Reputation: 5149
I am trying to read the last message from a Kafka topic but I cannot make it work. I tried different methods that you can find below with their errors or problems Topic description:
$ kafka-topics.sh --bootstrap-server localhost:9092 --topic 52.5_13.4 --describe
Topic: 52.5_13.4 TopicId: VFJtIO-UQBiktUeO5uVQ7w PartitionCount: 1 ReplicationFactor: 1 Configs: segment.bytes=1073741824
Topic: 52.5_13.4 Partition: 0 Leader: 1001 Replicas: 1001 Isr: 1001
And the topic has multiple messages that I can get via the client.
Setup:
from kafka import KafkaConsumer, TopicPartition
import json
consumer = KafkaConsumer(bootstrap_servers='localhost:9092', auto_offset_reset="earliest", enable_auto_commit=True, value_deserializer=lambda x: json.loads(x.decode("utf-8")), consumer_timeout_ms=600,)

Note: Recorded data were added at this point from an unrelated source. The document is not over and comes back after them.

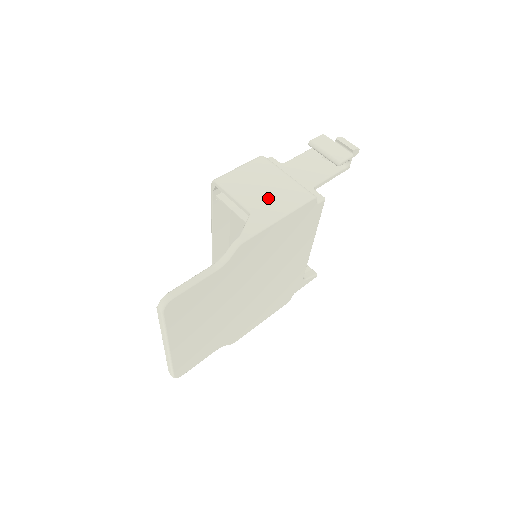
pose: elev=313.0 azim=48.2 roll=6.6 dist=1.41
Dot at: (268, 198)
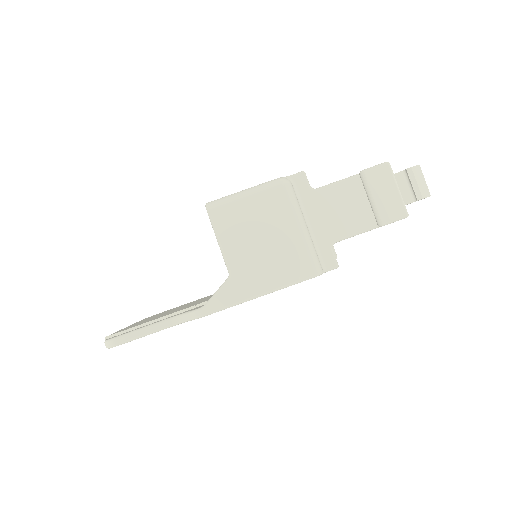
Dot at: (260, 260)
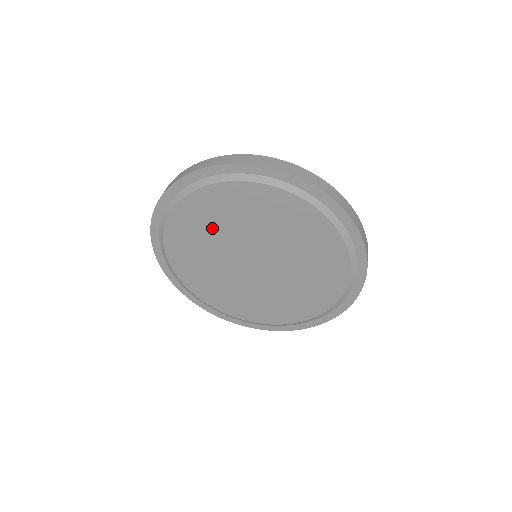
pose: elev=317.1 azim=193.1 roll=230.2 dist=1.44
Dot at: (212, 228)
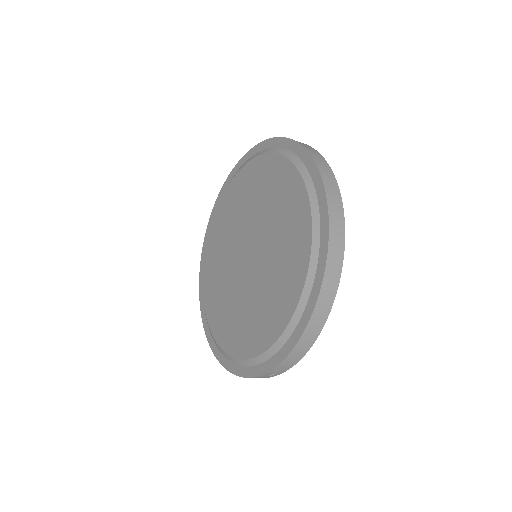
Dot at: (243, 203)
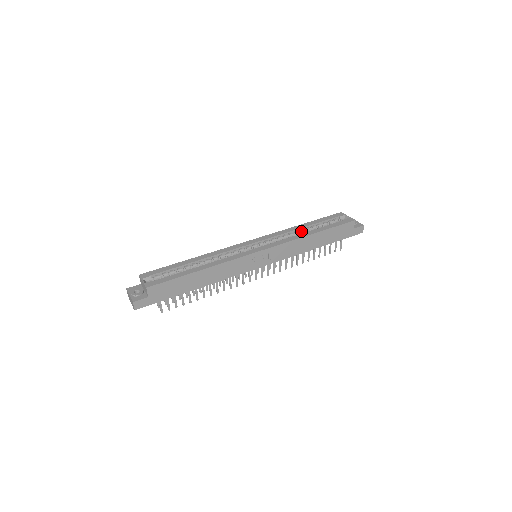
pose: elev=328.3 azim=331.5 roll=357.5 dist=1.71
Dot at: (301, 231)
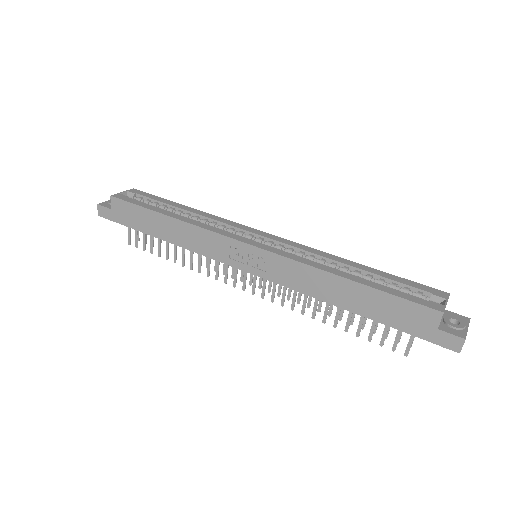
Dot at: (342, 268)
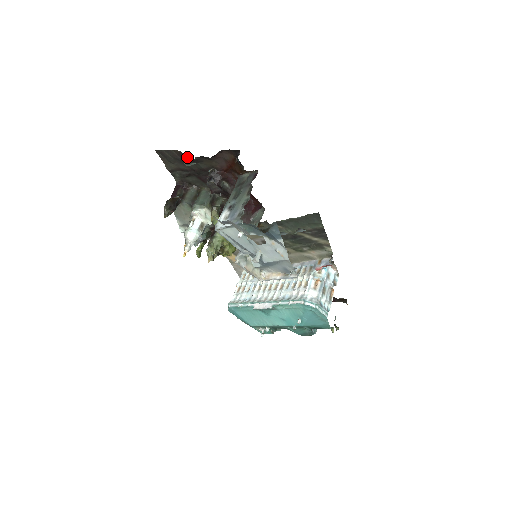
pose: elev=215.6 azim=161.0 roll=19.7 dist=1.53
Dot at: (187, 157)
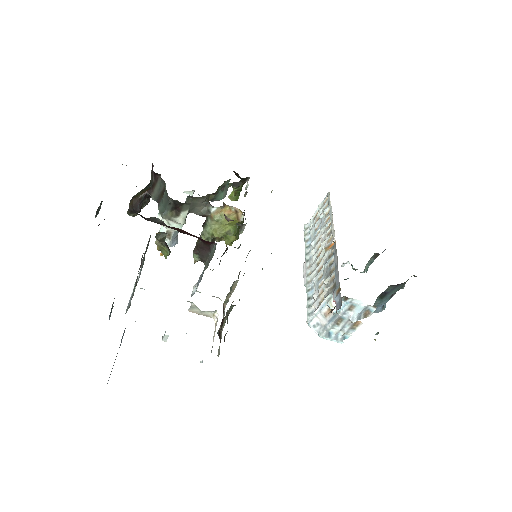
Dot at: occluded
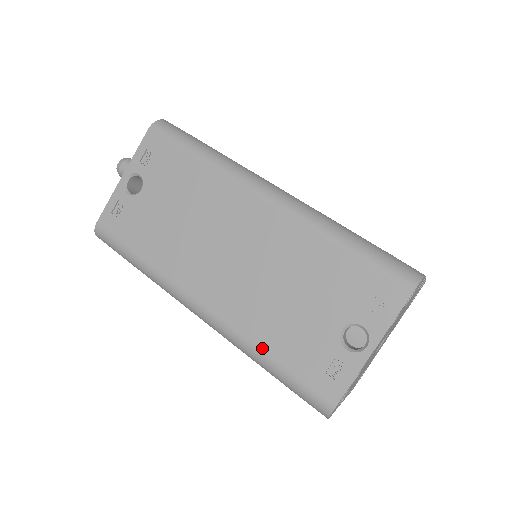
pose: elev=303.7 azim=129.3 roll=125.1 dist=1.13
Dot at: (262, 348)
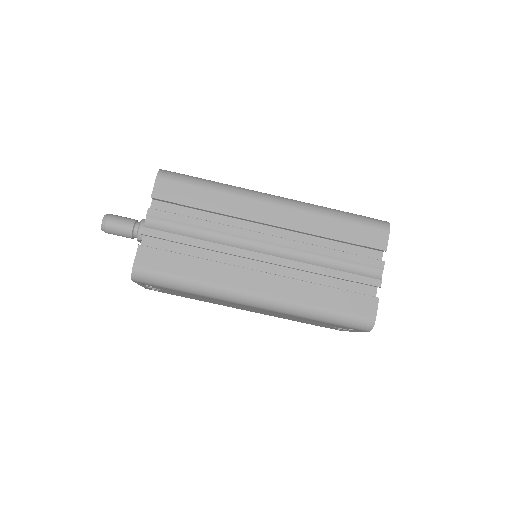
Dot at: occluded
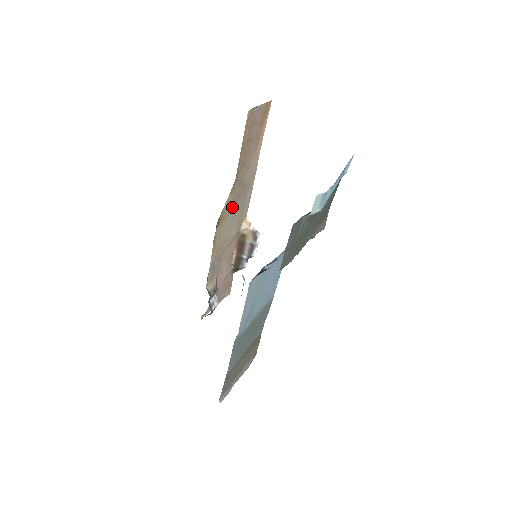
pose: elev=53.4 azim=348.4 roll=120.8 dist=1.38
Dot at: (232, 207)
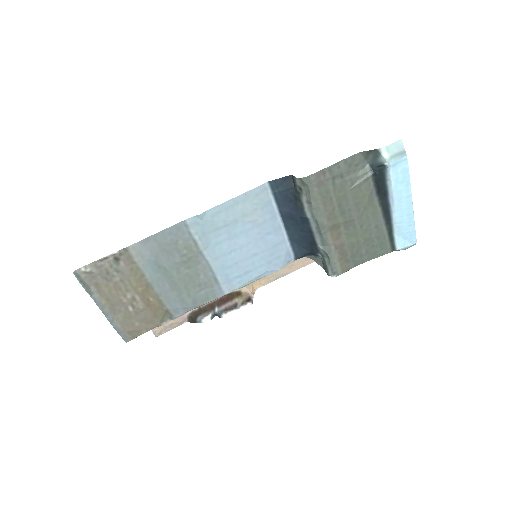
Dot at: occluded
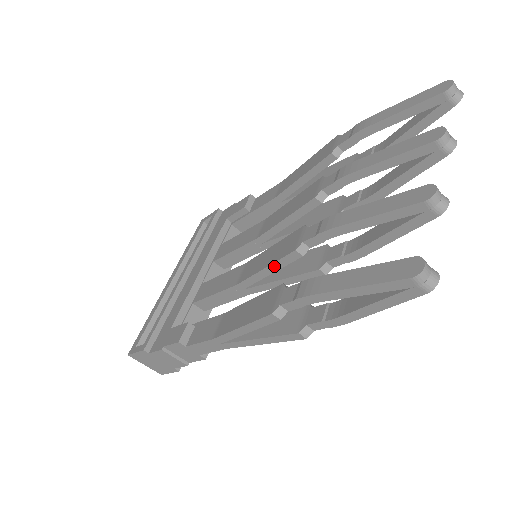
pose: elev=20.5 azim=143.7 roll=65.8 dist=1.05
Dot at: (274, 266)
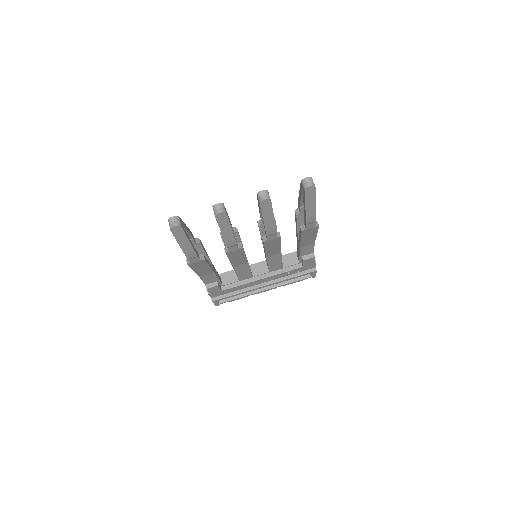
Dot at: occluded
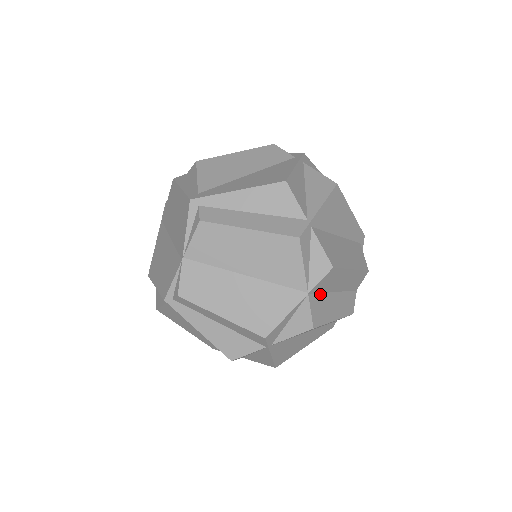
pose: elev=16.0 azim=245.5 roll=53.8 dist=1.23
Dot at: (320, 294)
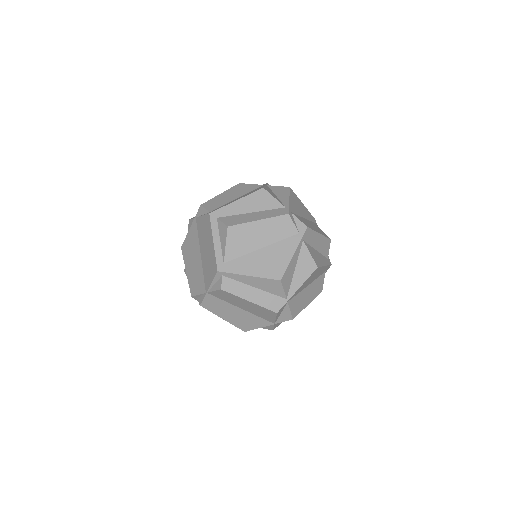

topic = TopicPartition('52.5_13.4', 0)
Method 1
consumer.subscribe('52.5_13.4')
consumer.poll()
consumer.seek_to_end()
Throws
Traceback (most recent call last):
File "<stdin>", line 1, in <module>
File "/home/.local/lib/python3.10/site-packages/kafka/consumer/group.py", line 865, in seek_to_end
assert partitions, 'No partitions are currently assigned'
AssertionError: No partitions are currently assigned
Method 2
consumer.assign([topic])
consumer.poll()
consumer.seek_to_end()
last_msg = None
for msg in consumer:
print("Inside consumer")
last_msg = msg.value
print("+++")
This prints nothing even the print command before the msg.value
and after the timeout of the consumer, it just gets out of the for
loop.
Method 3
consumer = KafkaConsumer('52.5_13.4', bootstrap_servers='localhost:9092', enable_auto_commit=True, value_deserializer=lambda x: json.loads(x.decode("utf-8")),consumer_timeout_ms=60000,)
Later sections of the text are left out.